О святости Кафки свидетельствовала также его абсолютная вера. Он верил в мир Справедливости, он верил в некую Неразрушимость, о чем свидетельствует множество его высказываний. Мы слишком слабы, чтобы понять этот реальный мир. Но он существует. Справедливость царит повсюду. Ее отсветы блистают сквозь серую паутину обыденности. Именно поэтому Кафка был так внимателен к каждой детали, к каждому проявлению реальности. В его дневнике можно найти множество страниц, описывающих характерные черты обыкновенных людей, например пассажиров поезда, – и все эти описания насквозь пронизаны иронией. Даже в самых страшных сценах («Колония», «Процесс») присутствуют грустная усмешка, интерес исследователя и добрый юмор. Этот юмор, являющийся неотъемлемой частью жизни и творчества Кафки, свидетельствовал о присутствии божественной сущности в окружающей реальности. Его вера в эту сущность никогда не выражалась ни формулами, ни обычными эмоциями, а проявлялась во всех его поступках, и именно они придавали ему глубокую внутреннюю уверенность. Внешне же он описывал себя и других в свете крайней недостоверности, что окутывало его такой мягкой аурой уверенности, которую я редко у кого-либо встречал.
Кафка был прекрасным слушателем, читателем и критиком. Он во всем искал главное, хотел выявить правду. Его могла вдохновить газетная статья. Он мог со страстным энтузиазмом расширить эпизод до драмы. Я помню, как мы с ним были в Шелезене в пансионе Штудла, он взял новеллу Охнета из библиотеки пансиона и с большим энтузиазмом прочитал мне отрывок – разговор, – который восхитил его своей жизненностью. Некоторые фрагменты музыкальной комедии или обычного художественного фильма, которые были наиболее удачны и отражали жизнь, будто зеркало (вероятно, Муза на время отбирала у авторов перо и писала некоторые строчки сама), вызывали слезы на глазах Кафки. В своем творчестве он был независимым исследователем, и у него не было тяги к историческим и литературным классификациям.
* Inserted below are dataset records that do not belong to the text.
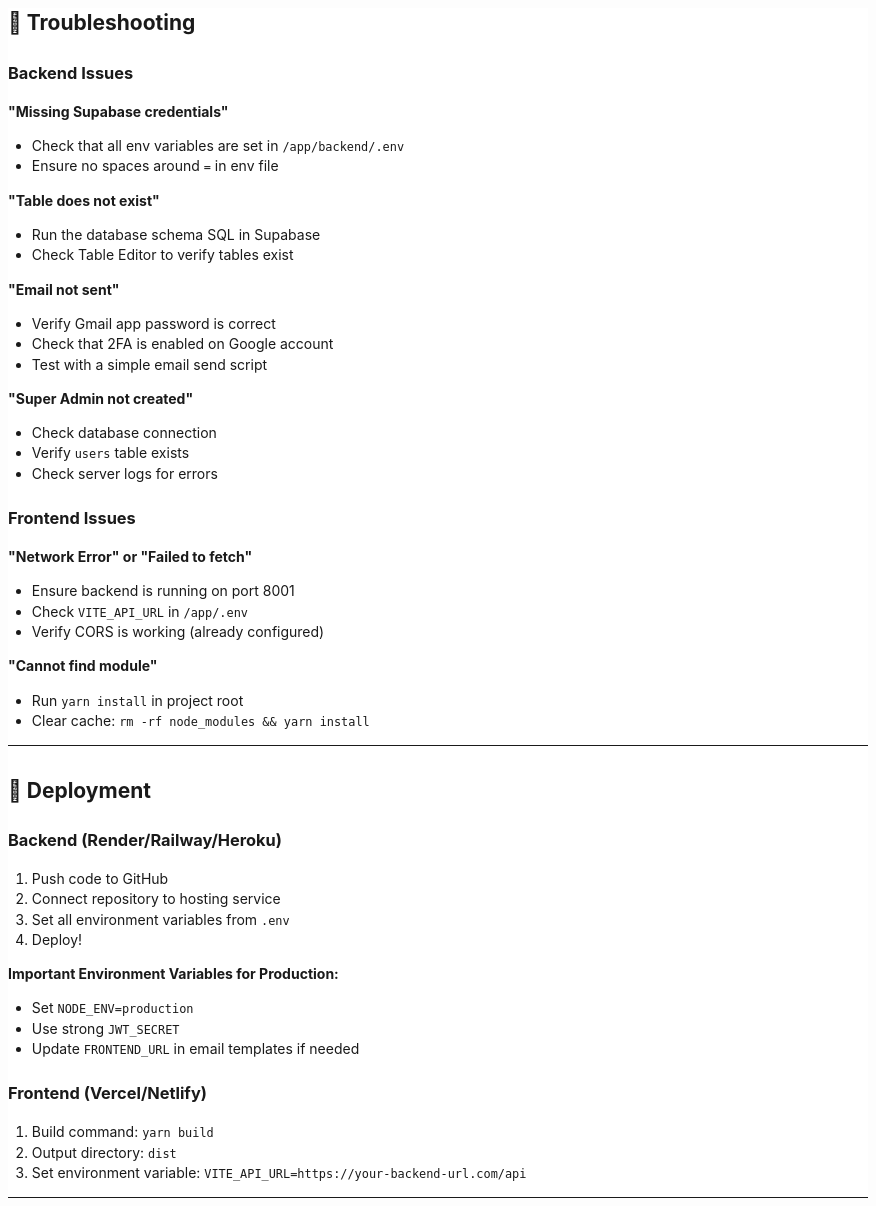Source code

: 
## 🐛 Troubleshooting

### Backend Issues

**"Missing Supabase credentials"**
- Check that all env variables are set in `/app/backend/.env`
- Ensure no spaces around `=` in env file

**"Table does not exist"**
- Run the database schema SQL in Supabase
- Check Table Editor to verify tables exist

**"Email not sent"**
- Verify Gmail app password is correct
- Check that 2FA is enabled on Google account
- Test with a simple email send script

**"Super Admin not created"**
- Check database connection
- Verify `users` table exists
- Check server logs for errors

### Frontend Issues

**"Network Error" or "Failed to fetch"**
- Ensure backend is running on port 8001
- Check `VITE_API_URL` in `/app/.env`
- Verify CORS is working (already configured)

**"Cannot find module"**
- Run `yarn install` in project root
- Clear cache: `rm -rf node_modules && yarn install`

---

## 🚀 Deployment

### Backend (Render/Railway/Heroku)

1. Push code to GitHub
2. Connect repository to hosting service
3. Set all environment variables from `.env`
4. Deploy!

**Important Environment Variables for Production:**
- Set `NODE_ENV=production`
- Use strong `JWT_SECRET`
- Update `FRONTEND_URL` in email templates if needed

### Frontend (Vercel/Netlify)

1. Build command: `yarn build`
2. Output directory: `dist`
3. Set environment variable: `VITE_API_URL=https://your-backend-url.com/api`

---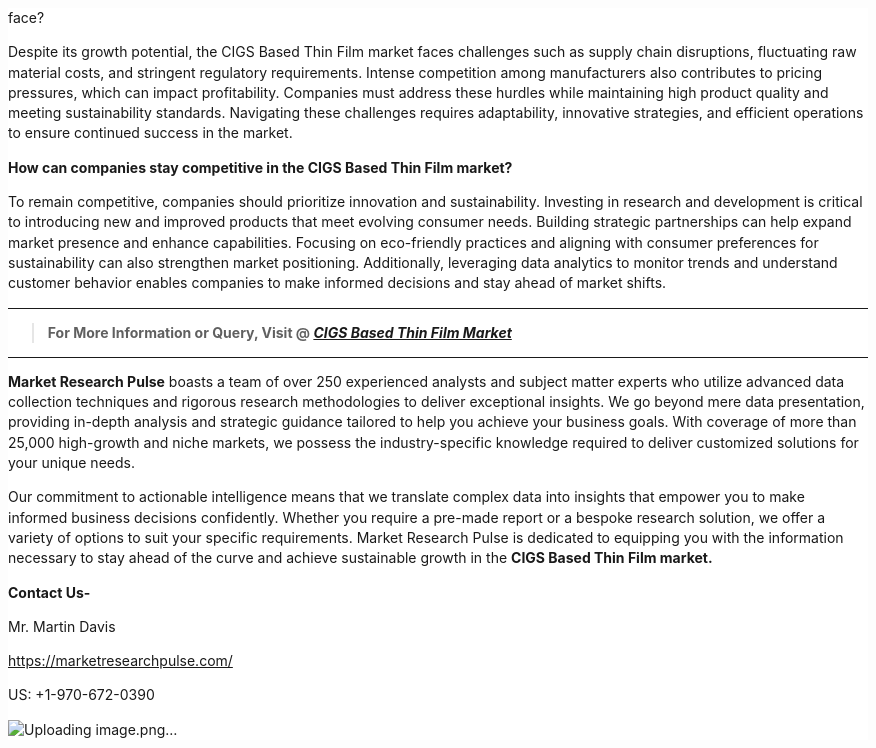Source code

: face?</strong></p><p>Despite its growth potential, the CIGS Based Thin Film market faces challenges such as supply chain disruptions, fluctuating raw material costs, and stringent regulatory requirements. Intense competition among manufacturers also contributes to pricing pressures, which can impact profitability. Companies must address these hurdles while maintaining high product quality and meeting sustainability standards. Navigating these challenges requires adaptability, innovative strategies, and efficient operations to ensure continued success in the market.</p><p><strong>How can companies stay competitive in the CIGS Based Thin Film market?</strong></p><p>To remain competitive, companies should prioritize innovation and sustainability. Investing in research and development is critical to introducing new and improved products that meet evolving consumer needs. Building strategic partnerships can help expand market presence and enhance capabilities. Focusing on eco-friendly practices and aligning with consumer preferences for sustainability can also strengthen market positioning. Additionally, leveraging data analytics to monitor trends and understand customer behavior enables companies to make informed decisions and stay ahead of market shifts.</p><hr /><blockquote><p><strong>For More Information or Query, Visit @&nbsp;<em><a href="https://marketresearchpulse.com/report/64710/cigs-based-thin-film-market?utm_source=Linkedin&utm_medium=0116">CIGS Based Thin Film Market</a></em></strong></p></blockquote><hr /><p><strong>Market Research Pulse</strong> boasts a team of over 250 experienced analysts and subject matter experts who utilize advanced data collection techniques and rigorous research methodologies to deliver exceptional insights. We go beyond mere data presentation, providing in-depth analysis and strategic guidance tailored to help you achieve your business goals. With coverage of more than 25,000 high-growth and niche markets, we possess the industry-specific knowledge required to deliver customized solutions for your unique needs.</p><p>Our commitment to actionable intelligence means that we translate complex data into insights that empower you to make informed business decisions confidently. Whether you require a pre-made report or a bespoke research solution, we offer a variety of options to suit your specific requirements. Market Research Pulse is dedicated to equipping you with the information necessary to stay ahead of the curve and achieve sustainable growth in the <strong>CIGS Based Thin Film market.</strong></p><p><strong>Contact Us-</strong></p><p>Mr. Martin Davis</p><p>https://marketresearchpulse.com/</p><p>US: +1-970-672-0390</p>
![Uploading image.png…]()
Он непредвзято судил о людях. У него не было предубеждений, вызванных устоявшимся мнением. В его суждениях не было ничего парадоксального, они отличались простотой, естественностью, ясностью. Он рассуждал уверенно, даже категорично, хотя и проявлял некоторую осторожность в своих высказываниях.
В людях, которые не пользовались уважением у окружающих, он находил замечательные черты. Никто не мог вывести его из терпения. В великих людях, которыми он сам восхищался, он находил смешные черты. Но, отмечая эти черты, Кафка отнюдь не стремился осмеять этих людей, он лишь подшучивал над ними с тихой грустью и сожалением. Его любовь к Гёте и Флоберу не иссякала на протяжении всех двадцати лет нашего с ним знакомства. У таких авторов, как Хеббель и Грильпарцер, Кафка больше любил дневники, чем литературные труды, хотя, возможно, это мне лишь так казалось. Я никогда не слышал от него неуважительных замечаний по отношению к великому, никогда не слышал пустой похвальбы. Можно с уверенностью сказать, что Кафка очень ясно представлял себе различие в рангах человеческого общества. Но он знал к тому же, как легко с божьей помощью (или по дьявольской прихоти) преодолеваются эти различия, и наблюдал за подъемами и падениями людей с таким пониманием, которое могло показаться фантастическим.
Его точность не была следствием некой скрытой боязни и не была педантизмом, как у Золя. Это была точность, присущая гению, – она сначала потрясала и поражала, будто незаметная тропа, которую вряд ли кто-либо ожидал увидеть. Но, вступая на эту тропу, читатель идет по ней с изумляющей последовательностью до конца – но не с боязнью заблудиться, а с чувством уверенности в дороге.
Он никогда не говорил: «Посмотри, это – верный путь» или даже: «Это тоже подходящий путь». Он просто шел по этому пути твердыми шагами, будучи реалистом, не злоупотреблял философскими терминами (о чем наглядно свидетельствуют его дневники), поглощенный наблюдением за деталями, скрытыми от обычного взгляда.
Странность самого Кафки и его произведений – лишь кажущаяся. Те, кто считает, что основной чертой Кафки была причудливость и эксцентричность, не понимают его или находятся лишь на начальной стадии его понимания. Его «странность» была настолько индивидуальна и ненавязчива, строга и полна любви, что освещала вещи неожиданно ярко и оказывалась не чем иным, как одной только правдой. Такими же были его взгляды на жизнь, моральный долг, путешествия, произведения искусства, политику; в его суждениях не было никаких причуд, они были точны, разумны, проницательны и в конечном итоге более соответствовали «практической жизни», чем обыденные высказывания.